Kıbrıs'ta neredeyse yarım asırdır devam eden bu dondurulmuş ihtilaf, son günlerde beklenmedik bir hareketlilik kazandı. Sanki diplomasi koridorlarında yeni bir rüzgar esiyor, eski haritalar yeniden masaya yatırılıyor gibi.
İki toplumlu, iki kesimli federasyon modeli artık neredeyse tarih olmuşken - kimilerine göre çoktan oldu bile - uluslararası arenada farklı bir senaryo konuşulmaya başlandı. İki devletli çözüm. Evet, yanlış duymadınız.
Diplomasinin Arka Sokaklarında Neler Dönüyor?
BM Genel Sekreteri'nin Kıbrıs Özel Temsilcisi'nin son hareketleri oldukça manidar. Görünüşte rutin temaslar gibi duran bu ziyaretler, aslında buzdağının görünmeyen kısmını oluşturuyor. Öyle ki, temsilcinin taraflarla yaptığı görüşmelerde kullandığı dil bile eskisinden farklı.
Kim bilir, belki de uluslararası toplum nihayet gerçeklerle yüzleşmeye hazırlanıyor. Ada da iki ayrı halk, iki ayrı yönetim var - bu kadar basit. Ve bu iki gerçekliği bir araya getirmenin yolu, federasyon hayallerinden çok daha pratik çözümlerden geçiyor.
Tarafların Pozisyonları Netleşiyor
Türkiye'nin pozisyonu zaten belli: İki devletli çözüm artık tek gerçekçi seçenek. Ankara'nın bu konudaki ısrarı son derece anlaşılır - neredeyse elli yıldır süren müzakerelerden somut bir sonuç çıkmadı çünkü.
Rum tarafı ise - her zamanki gibi - direniyor. Ama şimdilik. Çünkü uluslararası dengeler değişiyor ve Güney Kıbrıs'ın eli her geçen gün biraz daha zayıflıyor. Doğu Akdeniz'deki enerji denklemleri, bölgesel güvenlik endişeleri derken, statükonun sürdürülebilirliği ciddi şekilde sorgulanıyor.

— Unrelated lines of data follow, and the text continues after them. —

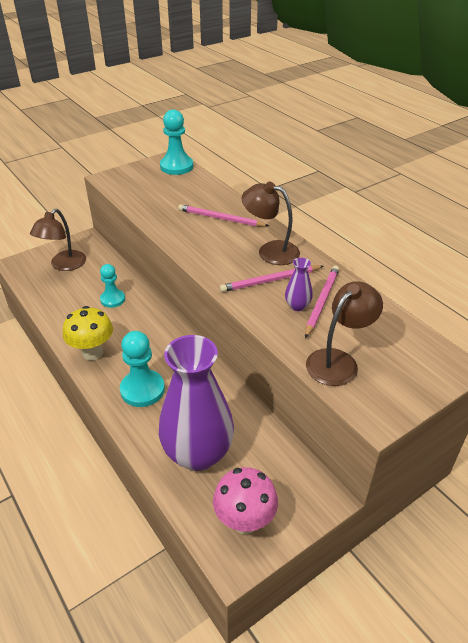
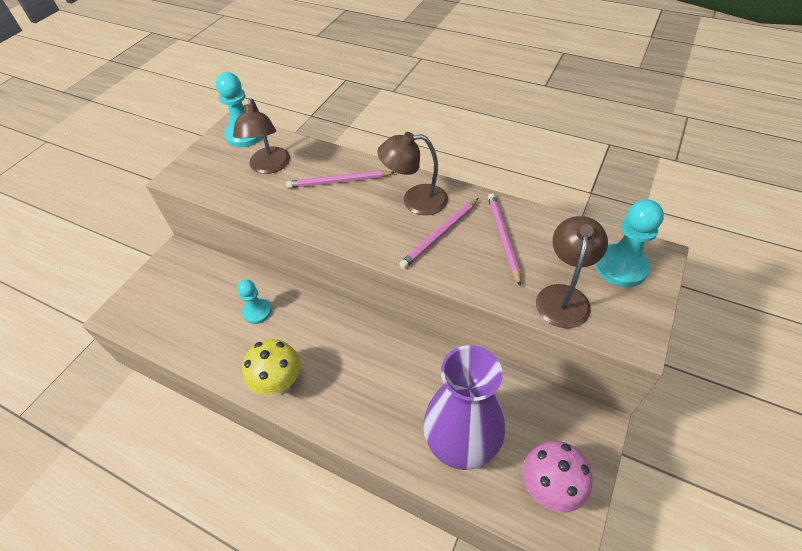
camera: 25 degrees left, 10 degrees up
brown lamp [30,209,86,271] -> brown lamp moved to [233,98,290,174]
turquoise pawn [120,331,165,407] -> turquoise pawn moved to [595,199,664,287]
purple vase [285,258,313,311] -> none

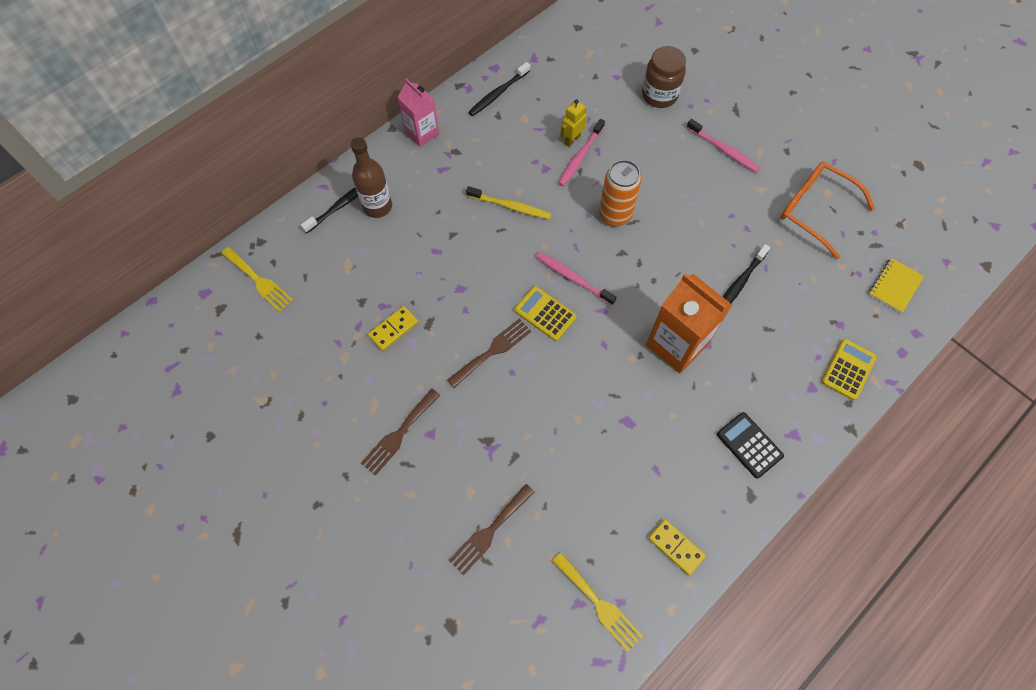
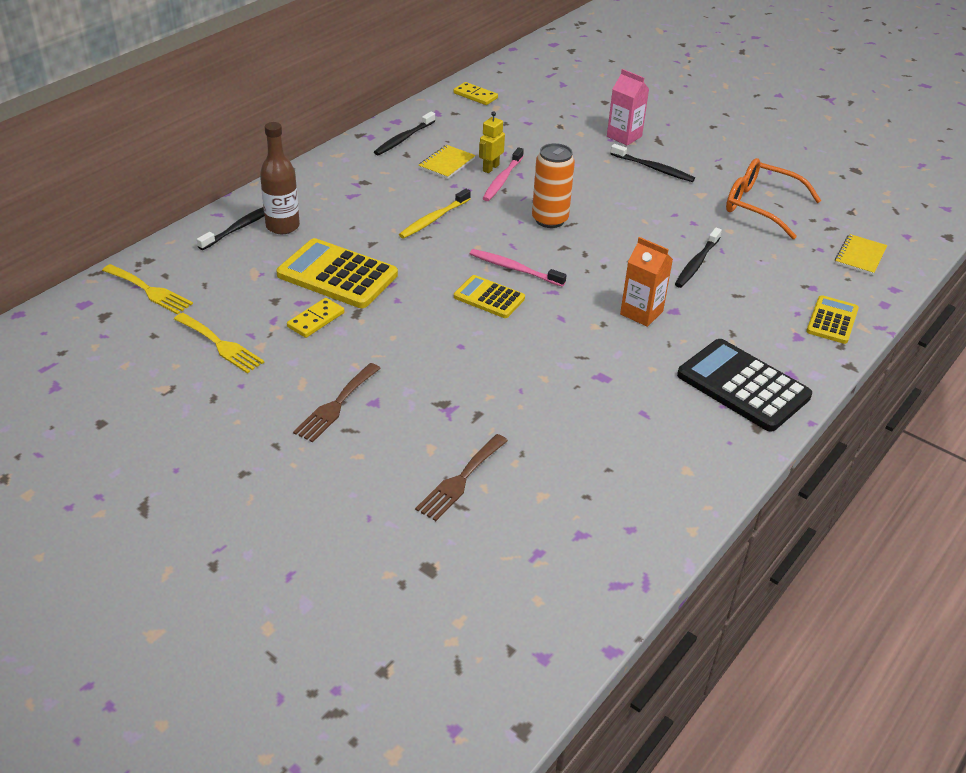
camera: 10 degrees left, 25 degrees down
pink carton [398,78,439,147] -> pink carton moved to [607,69,649,146]
brown fork [447,319,531,388] -> none
yellow toothbrush [466,186,552,220] -> yellow toothbrush turned 120 degrees clockwise [399,189,471,239]
yellow fork [552,552,643,652] -> yellow fork moved to [174,313,264,373]
brown jar [642,46,686,108] -> none
orange carton [646,274,732,374] -> orange carton [620,237,673,327], size x0.63
yellow domino [648,519,706,575] -> yellow domino moved to [453,82,498,105]
pink toothbrush [686,119,760,173] -> black toothbrush [610,144,695,182]
black calculator [717,412,784,478] -> black calculator [677,339,812,432], size x1.71
none -> yellow calculator [276,238,398,308]
none -> yellow notebook [419,145,476,179]

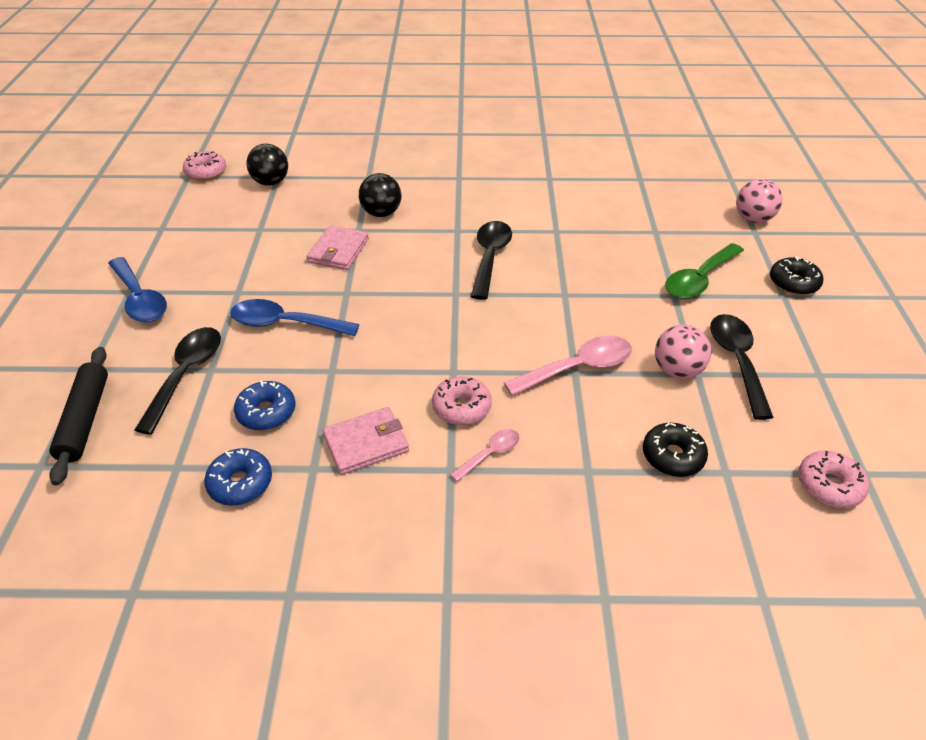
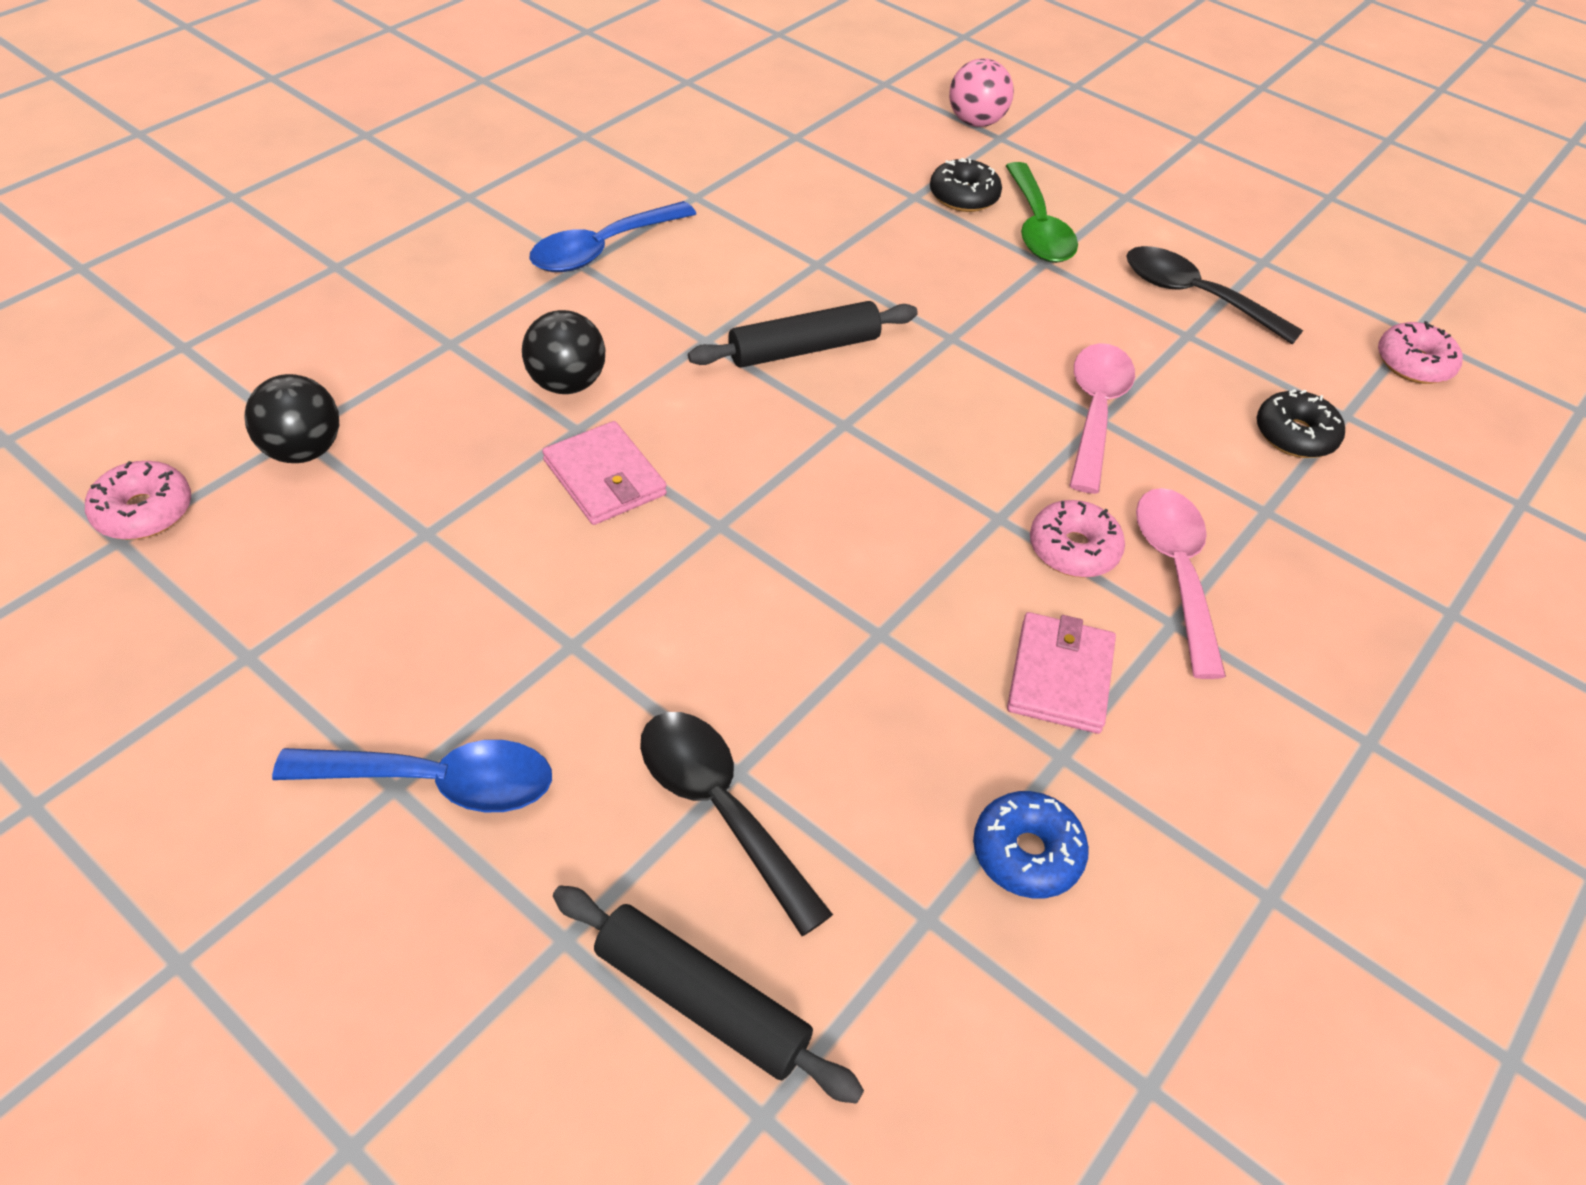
camera: 55 degrees left, 5 degrees up
blue spoon [230,299,359,336] -> blue spoon moved to [529,201,696,272]
blue donut [234,380,295,430] -> none
pink spoon [450,429,520,482] -> pink spoon [1136,488,1226,679], size x1.83
black spoon [471,221,512,300] -> black rolling pin [688,301,918,368]
pink ball [655,325,712,379] -> none
black donut [770,256,824,295] -> black donut moved to [930,158,1002,212]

KKTC tarafındaysa durum daha da ilginç. Hem uluslararası tanınma umutları canlanıyor hem de ekonomik işbirliği potansiyelleri konuşuluyor. Kim bilir, belki de yakın gelecekte iki devlet arasında sınır kapılarından çok daha fazlası açılacak.
Peki Ya Sonra?
İki devletli çözüm sadece siyasi bir formül değil aslında. Ekonomik işbirliği, güvenlik koordinasyonu, belki ortak enerji projeleri... Tüm bunların kapısını aralayabilecek bir anahtar.
Ama şunu unutmamak lazım - Kıbrıs dendiğinde hiçbir şey göründüğü kadar basit değil. Tarihin yükü ağır, güven az, şüphe çok. Yine de, belki de tam da bu yüzden yeni bir yaklaşım zamanı geldi.
Sonuçta, elli yıldır aynı şarkıyı söyleyip farklı sonuç beklemek delilik değil de nedir?